Moldovan Constitutional Court suspends President Dodon's powers
The Moldovan Constitutional Court has temporarily suspended President Igor Dodon's powers at a request by a group of parliamentarians from the ruling coalition.
The court made this decision on Tuesday, as Dodon had earlier twice declined the endorsement of candidates for five government ministers and two deputy prime ministers nominated by the prime minister. Moldovan laws stipulate that the president can do this only once and is obliged to endorse the appointments if the same candidates are nominated again.
The Constitutional Court ruled that the president had to be 'temporarily suspended' from performing his duties to unblock the appointment of new government ministers. The court reaffirmed that "the president is entitled to refuse to endorse a candidate for a government member only once," and if the prime minister nominates the same candidate again, the president is obliged to endorse the nomination.
The court concluded that "the president deliberately rejected the candidacies for government ministers" and therefore is "temporarily incapable of performing his official duties."
Parliamentary Chairperson Andrian Candu announced later in the day that he would sign the decrees appointing new government members, which is expected to happen on Friday, January 5. The new officials should be sworn in the same day.

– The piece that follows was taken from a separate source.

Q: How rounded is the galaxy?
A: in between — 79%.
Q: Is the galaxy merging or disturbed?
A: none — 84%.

At the end of December, a group of parliamentarians from the ruling coalition formally asked the Constitutional Court on behalf of the parliamentary Legal Committee for Appointments and Immunities "to acknowledge the circumstances in which the parliamentary chairperson or prime minister should temporarily perform presidential duties."
The parliamentarians motivated their step by the fact that President Igor Dodon had for the second time turned down Prime Minister Pavel Filip's proposal on appointing two deputy prime ministers and five government ministers instead of the government members previously relieved of their duties.
Dodon has relieved six of the nine government ministers of their duties at Prime Minister Pavel Filip's proposal. At the same time, the president turned down the new candidates for five government ministers and two deputy prime ministers nominated by Filip, saying that he would not sign decrees on their appointments in any circumstances. Dodon once again declined the candidacies nominated by Filip at the end of December.
The law entitles the president to decline the nominations, but he can do so only once. If the prime minister nominates the same candidate once again, the president is obliged to endorse that candidate's appointment. The Moldovan Constitutional Court has ruled that if the president fails to sign an appointment decree in this situation, the relevant presidential powers are to be delegated to the parliamentary chairman after a special appeal to the Constitutional Court.
In keeping with this procedure, Eugen Sturza was recently appointed defense minister after the president twice declined his nomination.